When T cells are stimulated and activated by corresponding antigens, they express surface activation markers such as 41BB, CD69 and CD25 and produce effector molecules such as IL-2, TNF-α, IFN-γ, perforin granzymes [14, 15]. Therefore, several studies reported that tumour-reactive T cells were isolated on the basis of the expression of surface activation markers (41BB) [13] or the production of effector molecules (IFN-γ) [16]. As expected, our study also found that TCRs of TILs with the highest average expression level of IFNG or TNFRSF9 mRNA using high-throughput RNA-seq could specifically recognize matched ATCs in each patient, suggesting that high-throughput RNA-seq provides a sensitive and efficient procedure to identify dysfunctional tumour-reactive T cells with lower levels of activation marker expression and effector molecule secretion. However, we identified three TCRs with the highest expression levels of IFNG and TNFRSF9 mRNA for each patient, yet only the top one or two TCRs recognized the corresponding ATCs in each patient. In addition, the top TCR with the highest expression levels of IFNG or TNFRSF9 mRNA was identical in each patient.
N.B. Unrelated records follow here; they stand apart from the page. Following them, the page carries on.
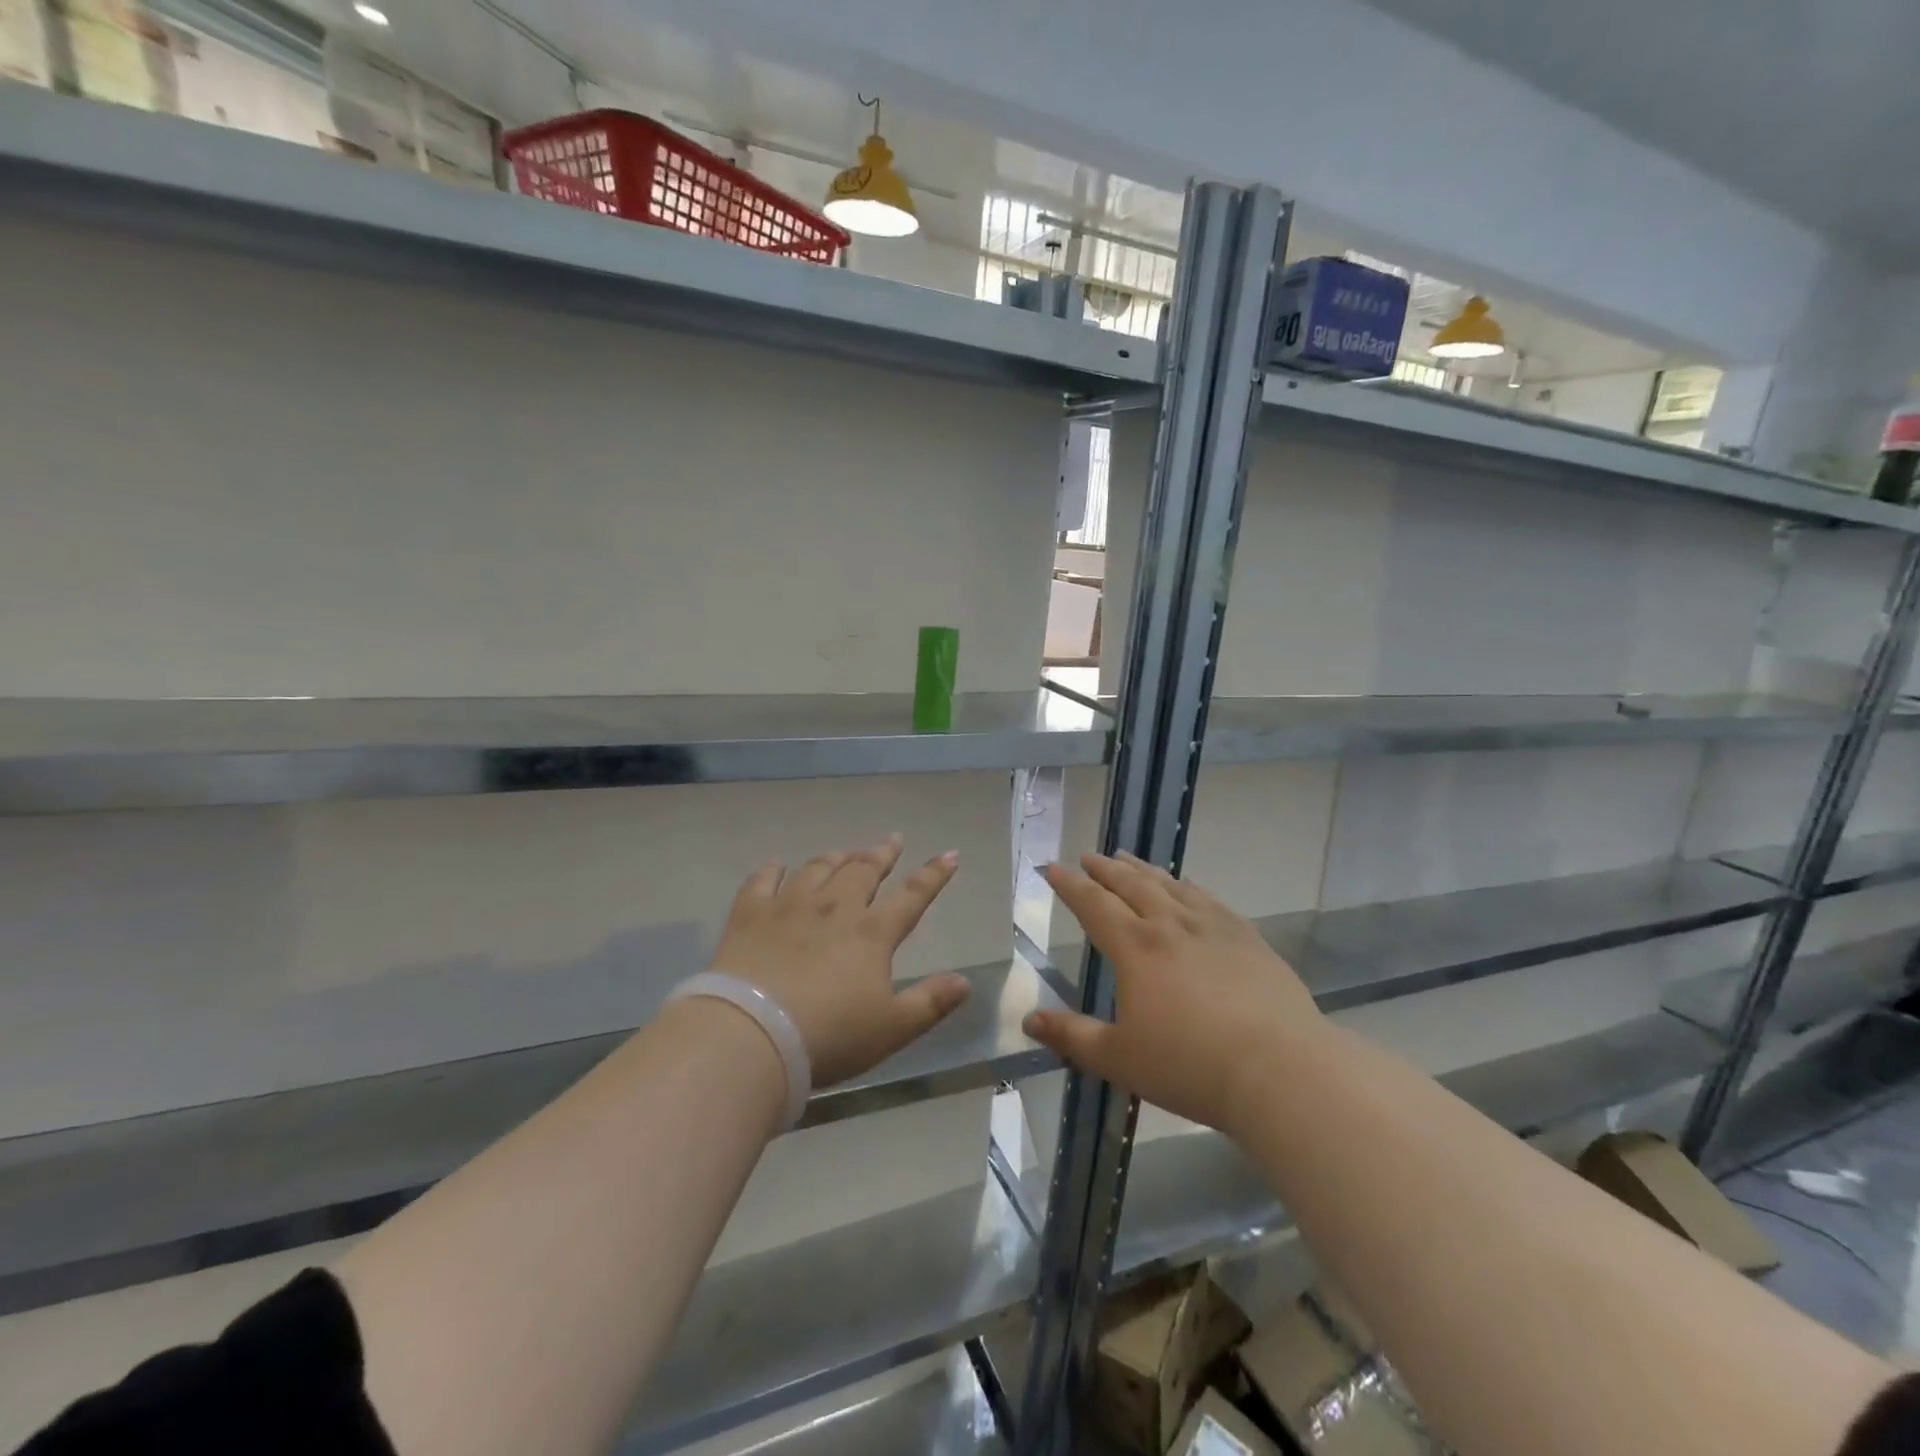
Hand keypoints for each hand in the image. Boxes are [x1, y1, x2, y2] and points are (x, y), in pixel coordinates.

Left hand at [710, 836, 970, 1087]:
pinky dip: (772, 869)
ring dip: (835, 858)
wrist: (752, 1036)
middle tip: (892, 840)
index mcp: (872, 933)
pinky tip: (776, 864)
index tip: (949, 855)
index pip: (912, 896)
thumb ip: (930, 1003)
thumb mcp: (891, 1029)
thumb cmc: (829, 1036)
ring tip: (844, 852)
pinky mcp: (750, 915)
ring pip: (817, 869)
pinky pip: (762, 881)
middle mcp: (834, 908)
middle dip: (882, 854)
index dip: (934, 875)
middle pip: (863, 870)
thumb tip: (965, 982)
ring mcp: (789, 907)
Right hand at [1022, 852, 1322, 1136]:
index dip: (1070, 885)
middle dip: (1105, 869)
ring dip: (1144, 870)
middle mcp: (1171, 925)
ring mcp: (1213, 927)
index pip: (1094, 905)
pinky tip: (1187, 886)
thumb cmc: (1190, 1066)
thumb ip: (1072, 1036)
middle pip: (1131, 885)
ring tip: (1128, 858)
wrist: (1280, 1070)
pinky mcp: (1247, 938)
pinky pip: (1209, 899)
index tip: (1053, 868)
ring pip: (1170, 886)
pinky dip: (1188, 886)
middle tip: (1089, 856)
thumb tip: (1029, 1020)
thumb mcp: (1119, 1058)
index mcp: (1136, 948)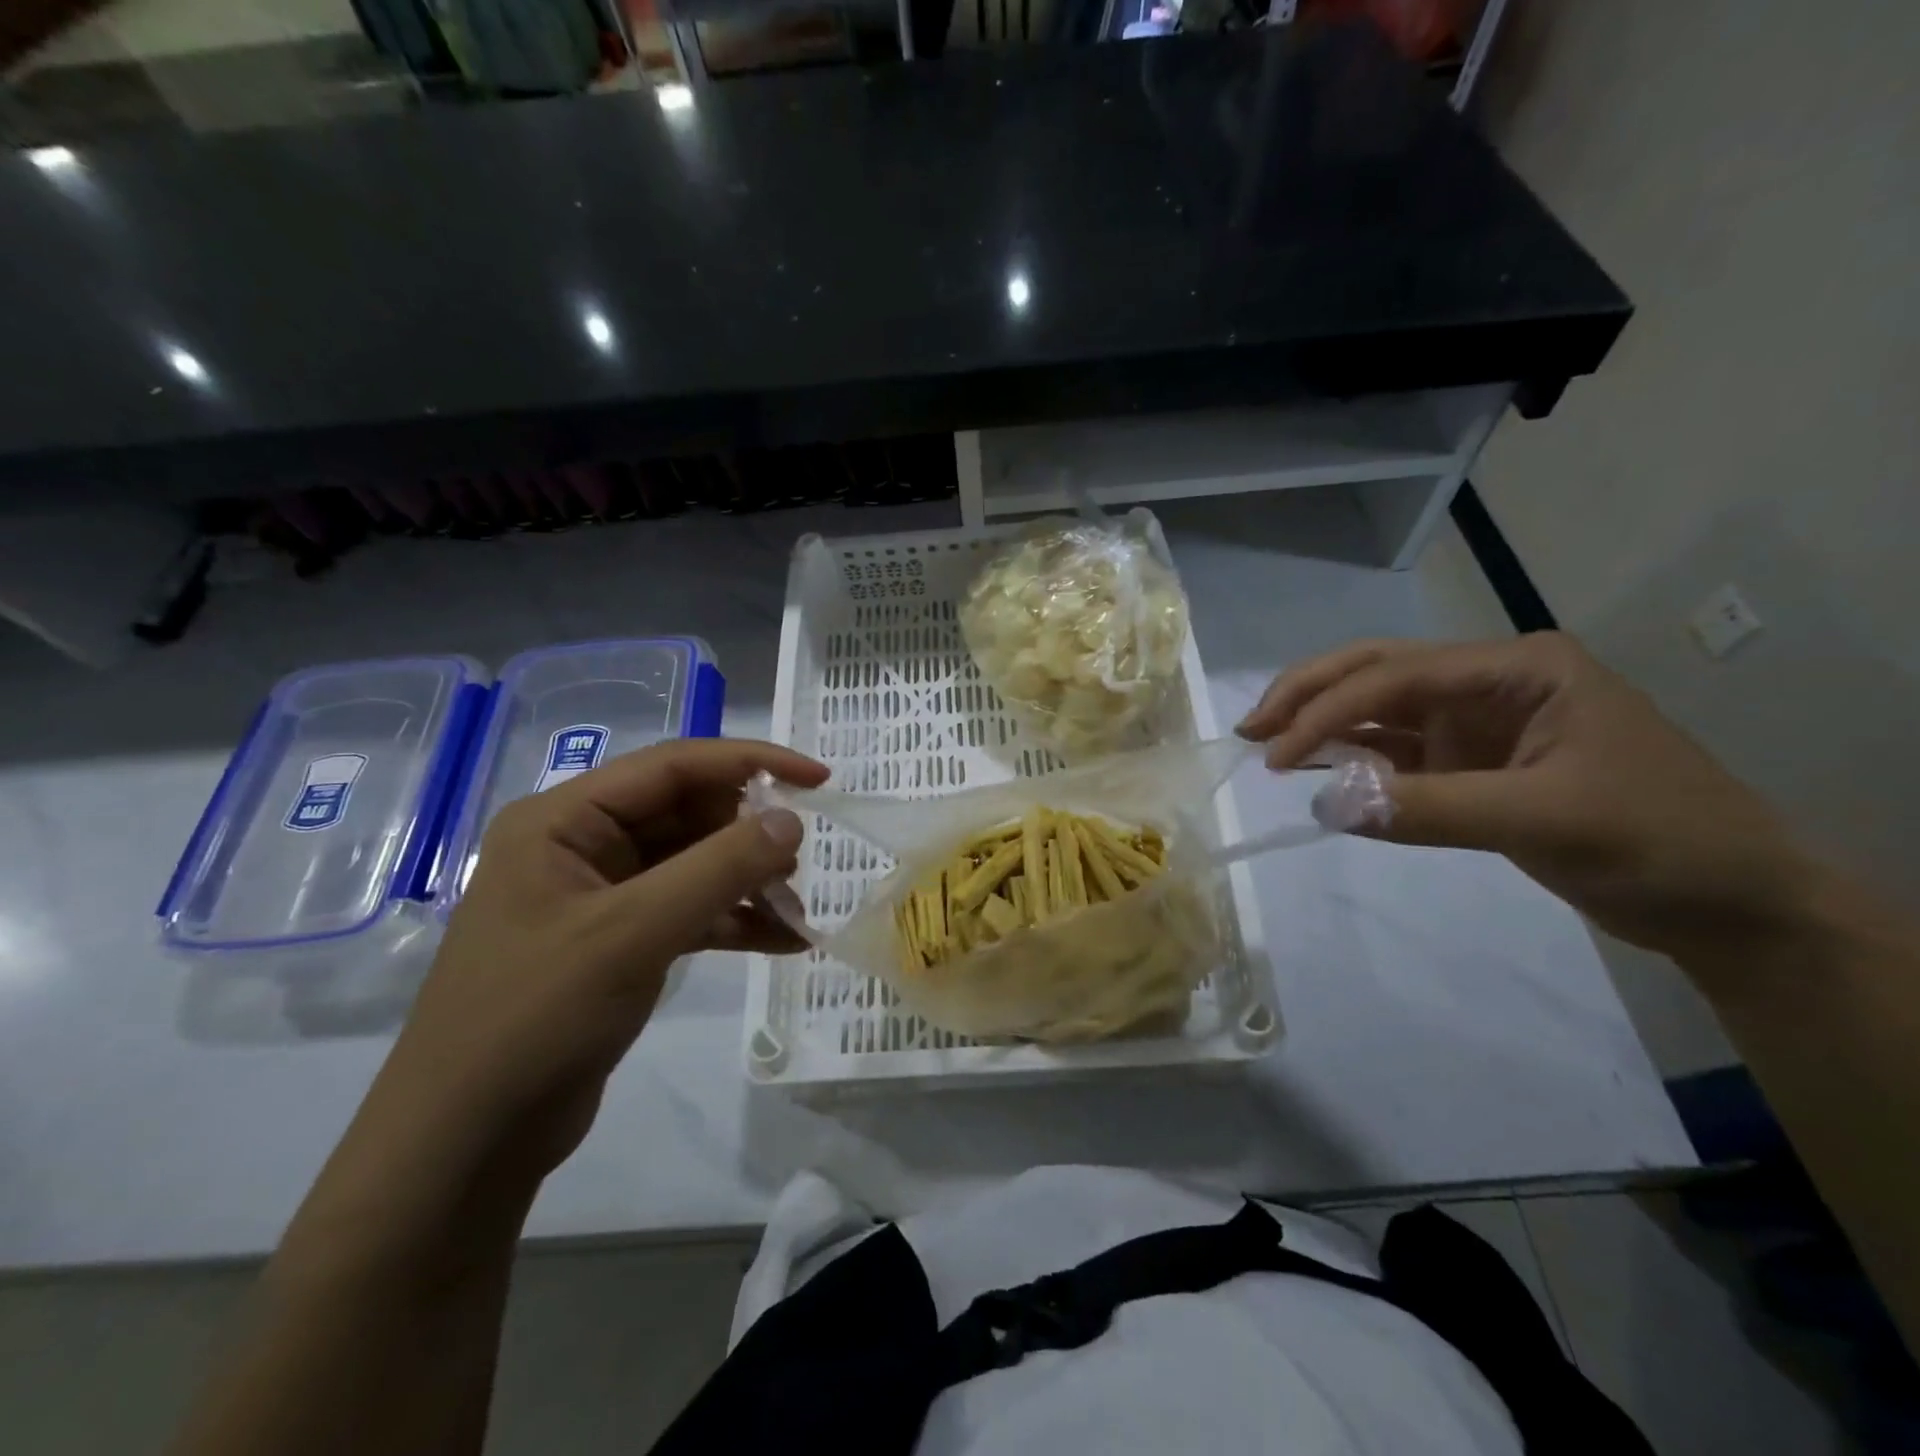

These findings indicated that although single-cell sequencing is a sensitive approach to detect low expression levels of mRNA, isolation of tumour-reactive T cells based on the mRNA level of a single activation marker or effector molecule through single-cell sequencing could result in false positive results, especially for T cells expressing lower levels of activation markers or effector molecules. Since most activated T cells express multiple activation markers and effector molecules, we anticipated that combinations of multiple activation markers and effector molecules could improve the accuracy and efficiency of isolating tumour-reactive T cells over a single marker.

When T cells are activated by tumour antigens, they are expected to express IFNG, IL2, TNF, IL2RA, CD69, TNFRSF9, GZMB, GZMA, GZMK, and PRF1. Although each activated T cell generally cannot express all the above activation markers and effector molecules due to T cell dysfunction or oscillating expression of activation markers, most activated T cells can express multiple activation markers and effector molecules. Thus, we next asked whether combinations of activation markers and effector molecules could improve the accuracy and efficiency of isolating tumour-reactive T cells over a single marker. We defined the activation score based on normalized expression levels of IFNG, IL2, TNF, IL2RA, CD69, TNFRSF9, GZMB, GZMA, GZMK, and PRF1 mRNA for each T cell and then identified three TCRs with the highest activation score for each patient. We found that a total of six TCR-engineered T cells in two patients could specifically identify and kill corresponding ATCs. These findings indicated that isolation of tumour-reactive T cells based on a single activation marker or effector molecule could result in the absence of tumour-reactive T cells and that combinations of multiple activation markers and effector molecules could improve the efficiency of isolating tumour-reactive T cells over a single marker.

In conclusion, we established a sensitive and efficient approach to isolate tumour-reactive TCRs based on combinations of multiple activation markers and effector molecules through single-cell RNA-seq for basic and translational research as well as for clinical applications.